### Source extract
> When they can choose (and there is a choice) to use collectors that don't pause, the pressure to keep allocation rates down changes, moving the "this is too much" lines up by more than an order of magnitude.
You mean - like choose the only garbage collector on earth that actually can do this - for the JVM only - which your old company wrote and keeps guarded as a heavily proprietary secret, with the currently published specifications for the design (in the C4 paper) requiring untenable, unmergeable and extensive hacks in the operating system virtual memory layer that will never be largely accepted, with the current design in your product (which alleviates this) again being a heavily guarded secret that will never be revealed, and never have source available, and costs a shitload of money? Which basically means Azul is going to have the only available pauseless GC for the forseeable future?
Well, now that you said it like that - you're right! We really do have a choice... a choice of actually using and working with things that exist and are widely available today, or already living in a land of unlimited money for licensing of a single product that might be completely and totally irrelevant to most of us. I guess the 'choice' isn't so clear, when you say it like that.

### Dataset entries

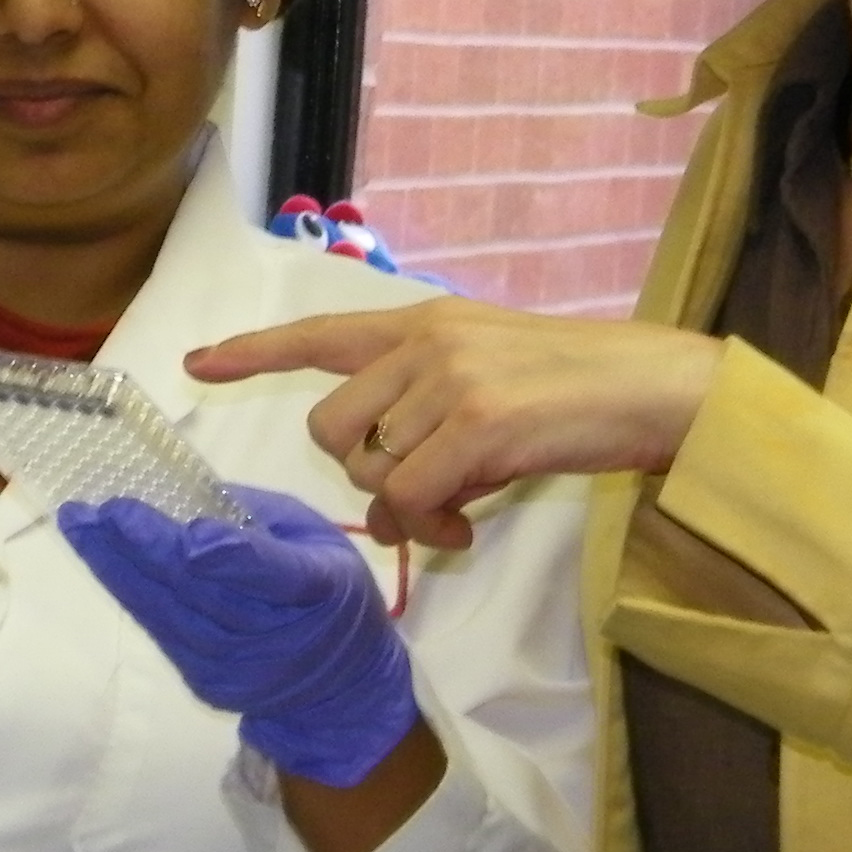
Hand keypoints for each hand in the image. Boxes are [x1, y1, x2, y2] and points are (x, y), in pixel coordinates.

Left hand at [58, 485, 416, 786]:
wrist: (338, 690)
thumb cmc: (329, 596)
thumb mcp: (319, 543)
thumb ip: (259, 520)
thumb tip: (188, 494)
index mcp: (319, 589)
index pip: (270, 572)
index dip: (228, 555)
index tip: (186, 530)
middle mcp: (275, 635)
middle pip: (203, 590)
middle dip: (146, 548)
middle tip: (99, 509)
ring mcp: (236, 666)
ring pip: (169, 612)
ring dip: (118, 567)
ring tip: (80, 526)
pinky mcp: (206, 682)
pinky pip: (162, 630)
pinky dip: (130, 590)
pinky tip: (102, 558)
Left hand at [187, 299, 724, 549]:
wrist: (654, 387)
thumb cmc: (579, 395)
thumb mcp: (490, 386)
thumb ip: (427, 427)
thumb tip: (385, 513)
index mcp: (425, 323)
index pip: (321, 334)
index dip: (253, 352)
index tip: (197, 363)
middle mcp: (426, 343)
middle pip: (332, 428)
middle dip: (364, 475)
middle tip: (425, 498)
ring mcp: (450, 380)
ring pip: (371, 471)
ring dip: (406, 510)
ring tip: (461, 511)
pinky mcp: (479, 422)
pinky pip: (412, 499)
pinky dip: (432, 528)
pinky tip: (470, 528)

### Problems and tasks
1 - In the garbage-collection comment, which paper holds the currently published specifications for the pauseless collector's design?
2 - Repeat the stretch of the garbage-collection comment from "Well, now that" through "it like that.", word for word.
3 - Go on with the garbage-collection comment from where it stops.

### Answers for each item
1 - The C4 paper.

2 -
Well, now that you said it like that - you're right! We really do have a choice... a choice of actually using and working with things that exist and are widely available today, or already living in a land of unlimited money for licensing of a single product that might be completely and totally irrelevant to most of us. I guess the 'choice' isn't so clear, when you say it like that.

3 -
Look, that aside, great blog post, and extremely informative. I'm a giant fan of Gene's work, seriously. But this work is Azul's brainchild and they'll never let it go. And I don't blame them for that. But drop the rhetoric, please - few people have the 'choice' of spending shitloads of money on a proprietary JVM like Azul.
Azul originally started out as a hardware company. A pauseless collector is easy as long as you have transactional memory (at a minimum hardware which supports strong LL/SC, allowing you to build the rest in software). No commodity CPUs support this, then or now, so Azul's first product was a specialized CPU and memory architecture with real transactional memory semantics.
But nobody wants to buy specialized hardware these days. So they ended up having to emulate transactional memory on x86. That means _emulating_ the memory architecture of their original CPU. Again, there's no secret sauce to do doing this. Things like QEMU are free--which is to say, many people know how to do it. It just takes a lot of programmer hours to build it, and many, many more to optimize it.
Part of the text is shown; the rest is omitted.